HAE diagnosis is hampered by the fact that 25% of the cases are caused by the so-called de novo mutations, which are those that are not inherited. Moreover, in up to 10% of the cases, disease-causing mutations remain unknown.

In this letter to the editor, a group of researchers at the Hospital Universitario Central de Asturias, in Oviedo, Spain, described a family with HAE type 1 caused by a mutation that had never been described.

The family was composed by five members, a grandmother, mother, father, and two children — an 11-month-old girl and a 3-year-old boy.
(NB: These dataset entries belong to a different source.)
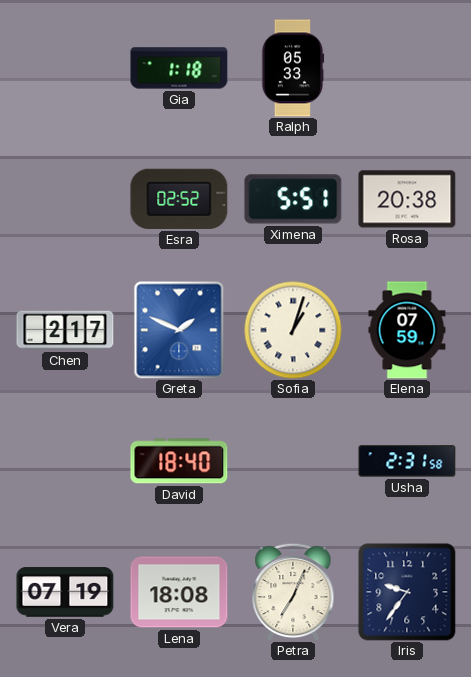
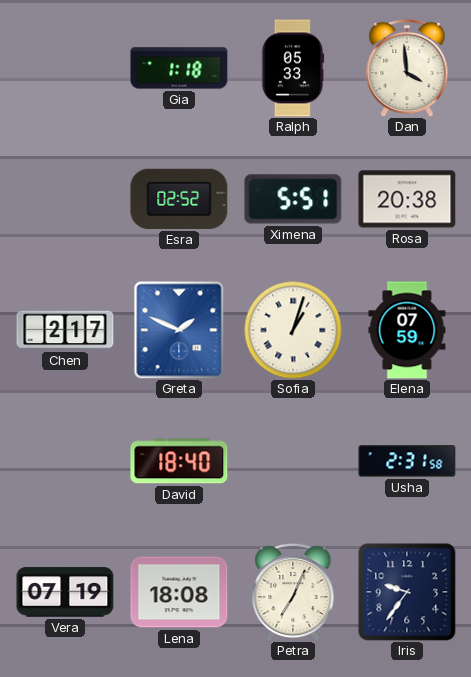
Dan: none -> 3:59
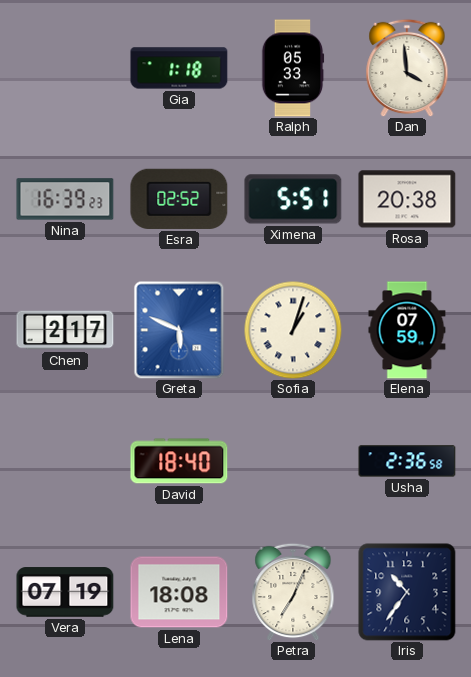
Nina: none -> 16:39
Greta: 1:49 -> 5:49
Usha: 2:31 -> 2:36
Iris: 9:36 -> 10:36
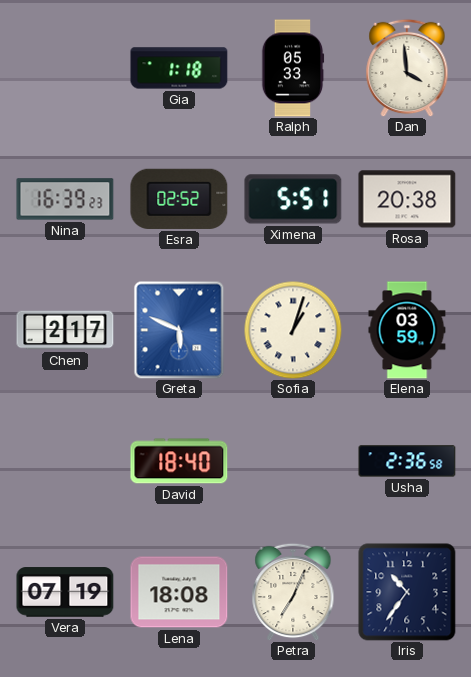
Elena: 07:59 -> 03:59
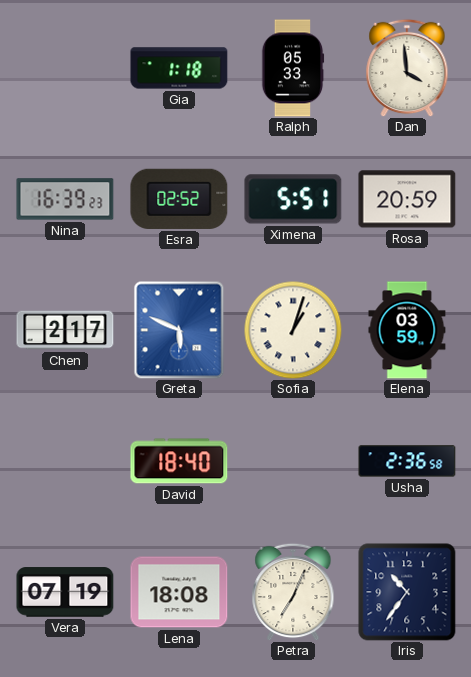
Rosa: 20:38 -> 20:59
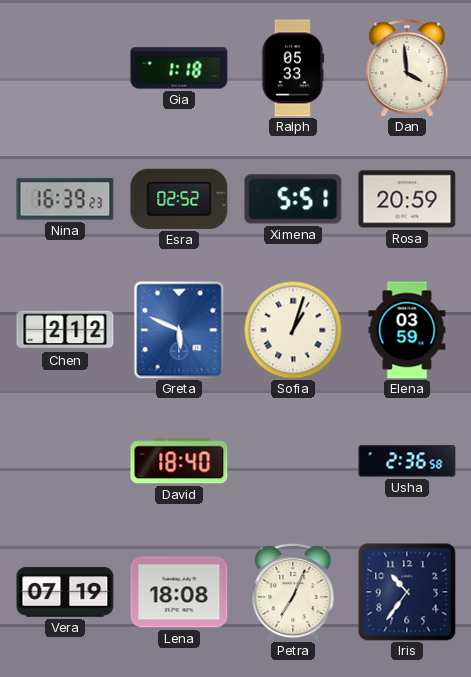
Chen: 2:17 -> 2:12
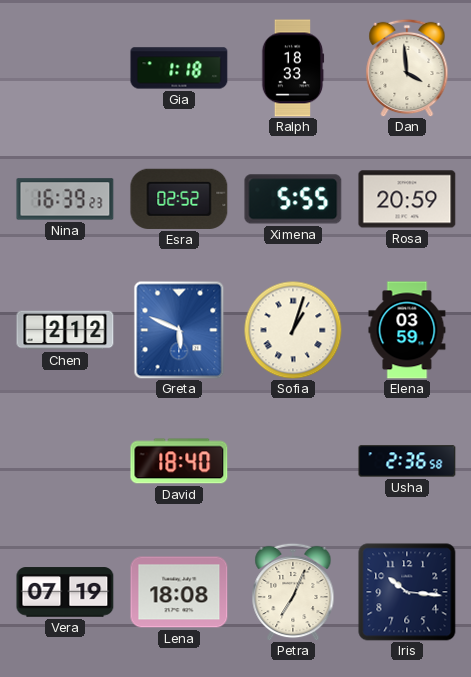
Ralph: 05:33 -> 18:33
Ximena: 5:51 -> 5:55
Iris: 10:36 -> 10:16
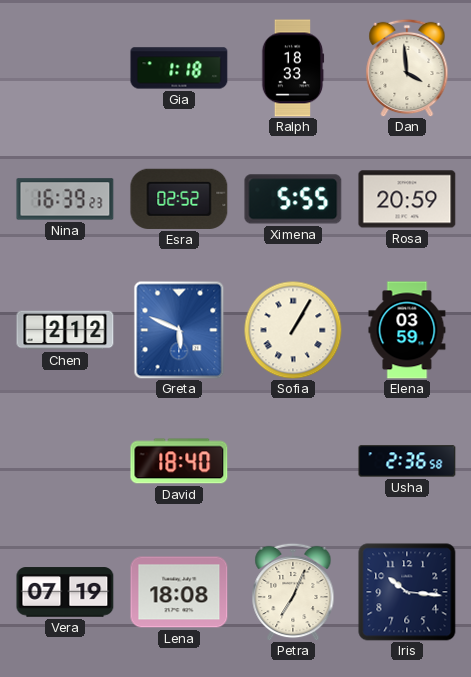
Sofia: 1:03 -> 1:05
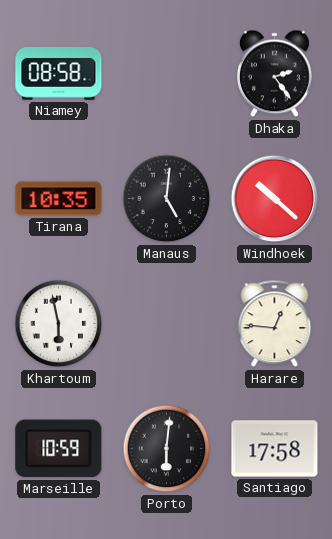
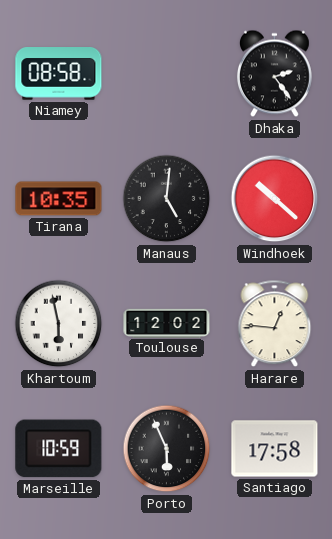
Toulouse: none -> 12:02
Porto: 6:01 -> 5:56
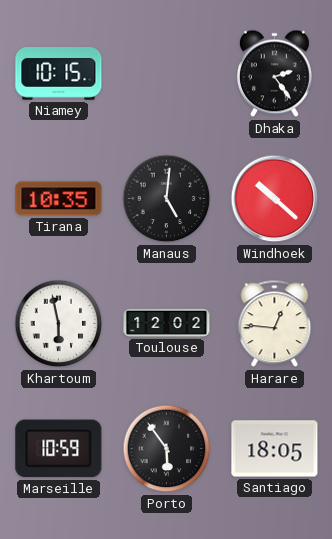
Niamey: 08:58 -> 10:15
Porto: 5:56 -> 5:54
Santiago: 17:58 -> 18:05
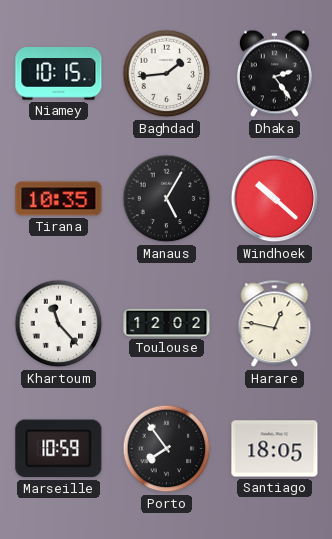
Baghdad: none -> 1:44
Manaus: 5:01 -> 5:05
Khartoum: 5:58 -> 11:23
Harare: 12:46 -> 12:47
Porto: 5:54 -> 7:54
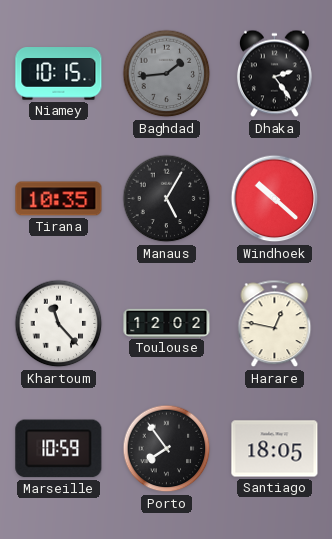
Baghdad dial: white -> grey
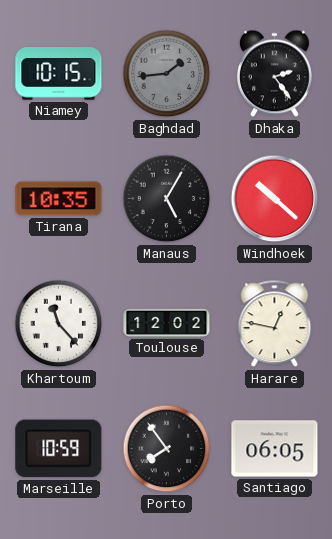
Santiago: 18:05 -> 06:05
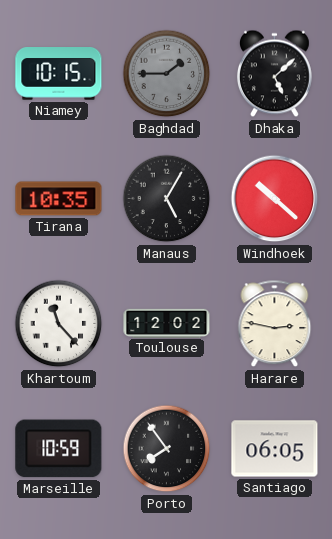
Baghdad: 1:44 -> 1:45
Dhaka: 2:24 -> 5:08
Harare: 12:47 -> 2:47
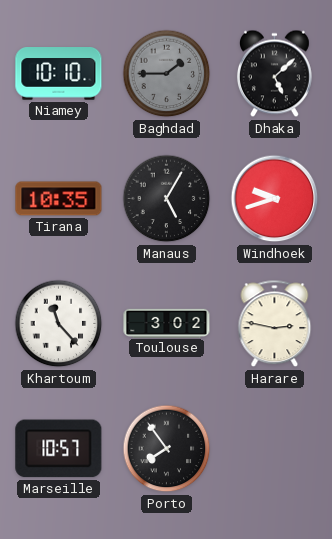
Niamey: 10:15 -> 10:10
Windhoek: 10:22 -> 9:42
Toulouse: 12:02 -> 3:02
Marseille: 10:59 -> 10:57
Santiago: 06:05 -> none
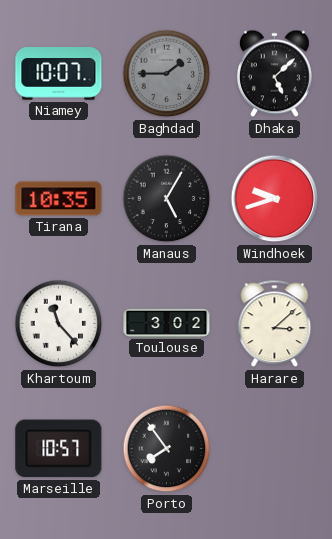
Niamey: 10:10 -> 10:07
Harare: 2:47 -> 3:08
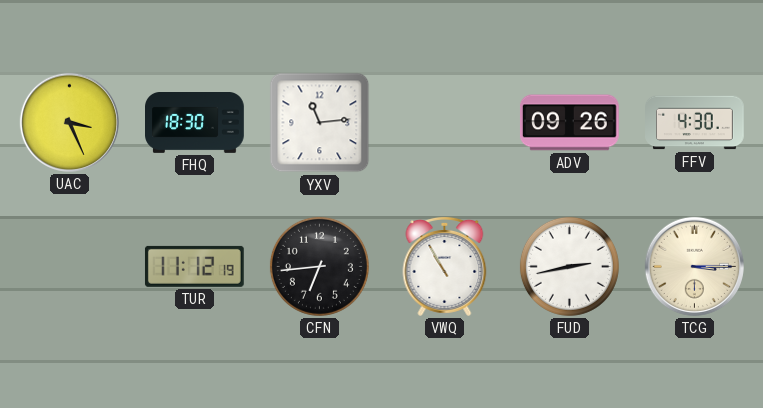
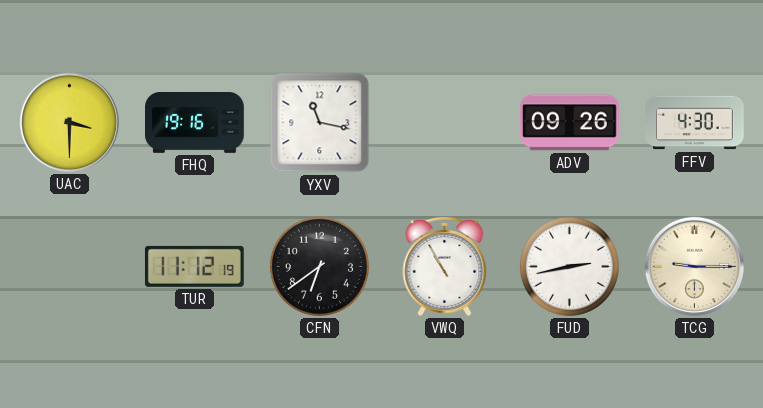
UAC: 3:26 -> 3:30
FHQ: 18:30 -> 19:16
YXV: 11:14 -> 11:17
CFN: 6:44 -> 6:39
TCG: 3:15 -> 9:15
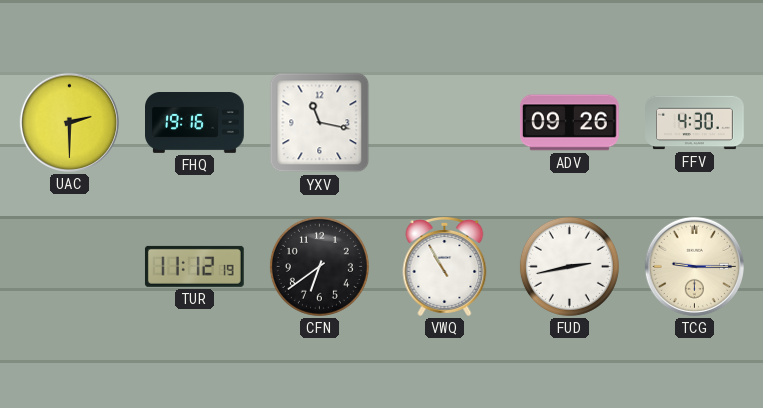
UAC: 3:30 -> 2:30
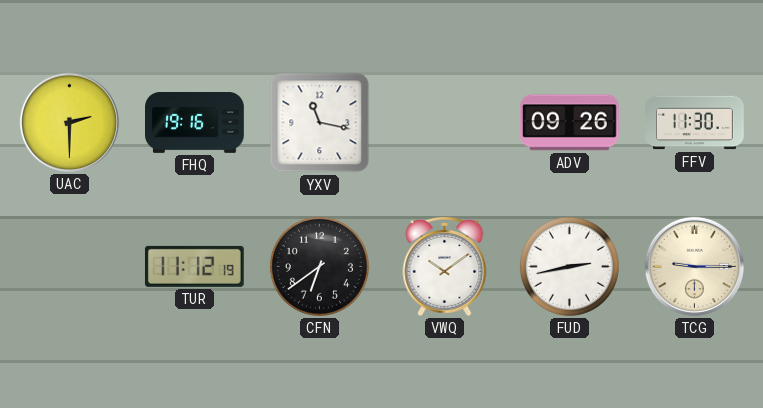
FFV: 4:30 -> 11:30
VWQ: 10:55 -> 10:09
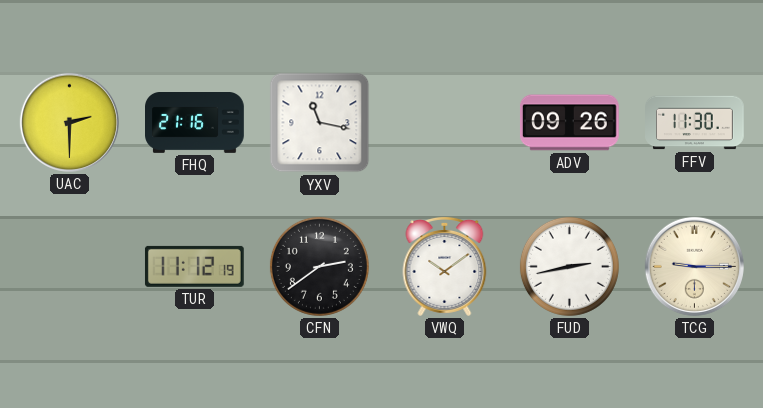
FHQ: 19:16 -> 21:16
CFN: 6:39 -> 2:39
Both grandmother and mother were previously diagnosed with HAE type 1 based on clinical symptoms and lab tests.

Symptoms included recurrent swelling episodes and low C1-INH levels in the bloodstream. The girl presented swelling of the eyelid during an infection, while the boy had no symptoms.

The researchers measured the levels and activity of C1-INH, as well as the levels of C3, C4, and C1q in the mother and both children.

C3 and C1q levels were normal, while C4 and C1-INH levels were low. C1-INH activity also was reduced.

A genetic analysis revealed the girl carried a new mutation located in an intron of the SERPING1 gene. Introns are portions of genes that do not contain information to make proteins and are normally removed during protein production.

Researchers then looked for the new mutation in the other family members and found that it was present in one of the two copies of the SERPING1 gene in the mother and the brother.

The mutation, the researchers believe, led to the formation of a shorter, nonfunctional version of the C1-INH protein, which “probably causes a decrease in the expression [production] of the full-length protein, thus reducing the normal C1 INH activity.”